Stutzman: Google exposes Book Search patron records

I’ve written frequently about how the shift from accessing information in offline spaces to online spaces has particular privacy implications. For example, strikingly different privacy norms and expectations emerge when comparing information-seeking activities in libraries vs. bookstores vs. Google Book Search.

Today, Fred Stutzman revealed a particularly troublesome example of how relying on the “My Library” feature of Google Book Search might mean you have even less privacy with regard to your online intellectual endeavors:

I was shocked to find out that saving a book to your library requires that the book be added to your “shared library”, a public listing tied to your Google account.

There is no way to save a book privately in Google Booksearch.  As Google writes in their FAQ, “When you add reviews, ratings, notes, or labels to a book—or when you add a book to your my Library page—that information will be publicly displayed on Google Book Search.”  They go on to write that “No matter where you use these features, the information you submit will be displayed publicly.”

I couldn’t believe it either.  If you want to set up a Google Library, even if it is just for convenience sake, you have to show the world what you’ve been reading.  As far as I can tell, there’s no good technical or legal reason why one can’t save a book privately, or limit their book-sharing to a group of friends.  This decision seems arbitrary and downright scary (or at least terribly ill-advised).

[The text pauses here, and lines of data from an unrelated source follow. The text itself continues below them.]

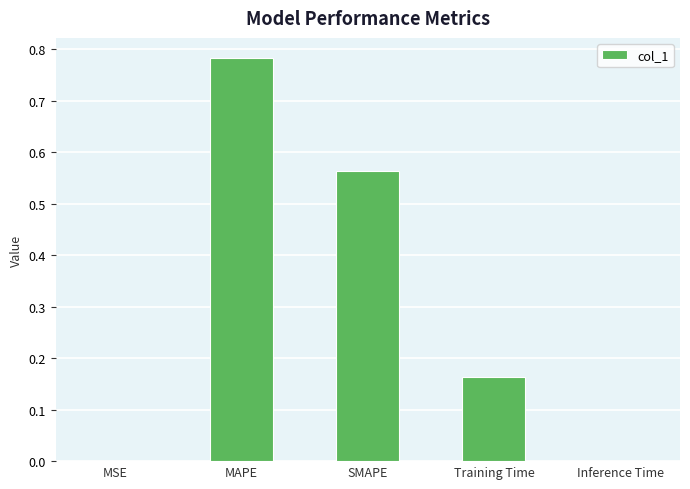

Between MAPE and SMAPE, which is larger?

MAPE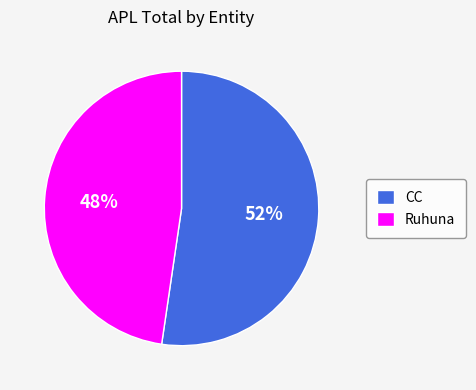

To the nearest percent, what percentage of the pie is Ruhuna?

48%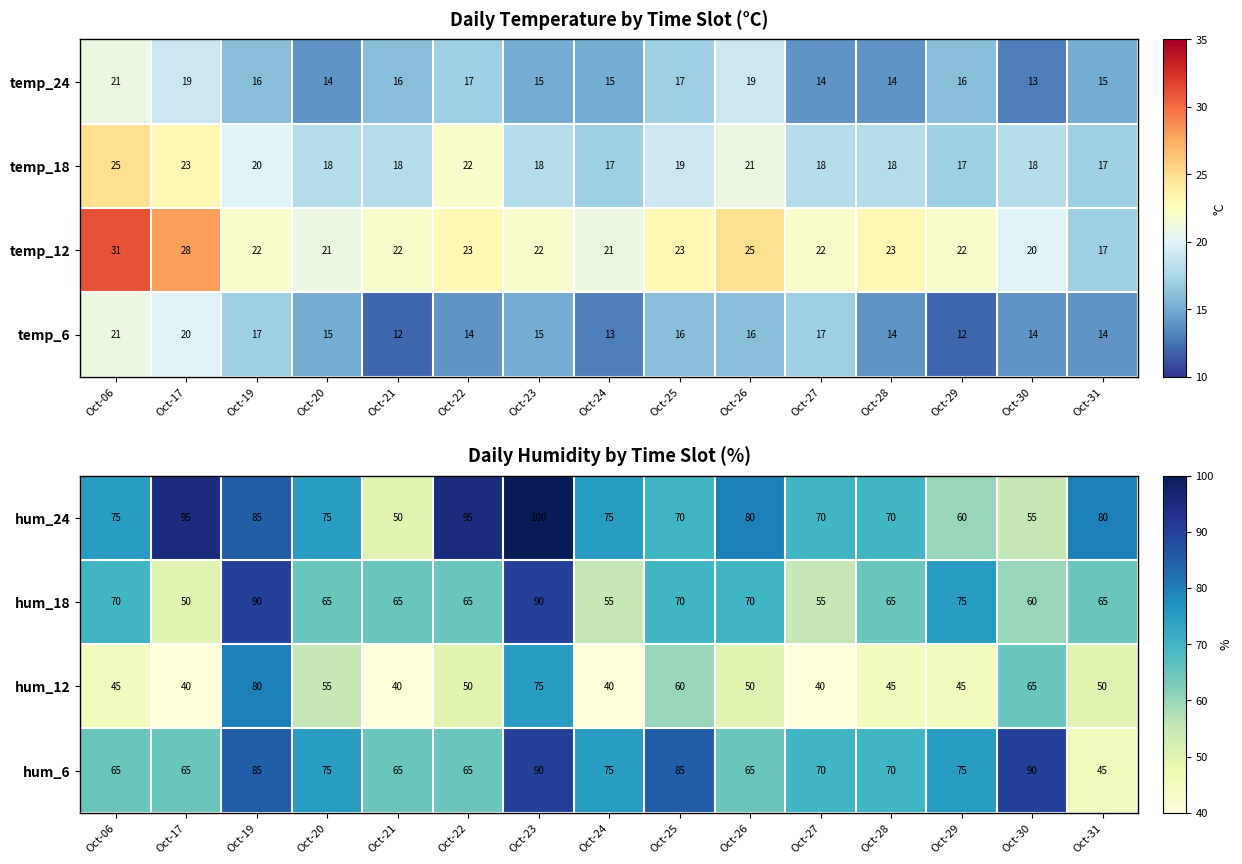

Count the hum_6 values in the range 65 to 85.

12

Stutzman points out the incongruence between Google’s policy and the American Library Association’s longstanding code of ethics, bill of rights, and core values, including their commitment to protecting patron privacy:

I must wonder why Google is not adhering to ALA policy, and the broader cultural norm of protecting library patron privacy.  As Google partners with large institutions and attempts to monetize Booksearch, failing to respect patron privacy seems foolish and potentially dangerous.  A patron researching a sensitive topic, or a topic that reveals information about the patron (for example, books about a health condition) will have their information revealed publicly if they add such a book to their library.

I also suggest a read of the comment thread on Stutzman’s post, where a suggestion has been made (channelling Zuckerberg) that all your favorited books should be public in an ideal world. Stutzman aptly counters such a proposition.

This is a serious design flaw (or a seriously flawed design decision). Google must act quickly to give users control over which books in their library are publicly viewable.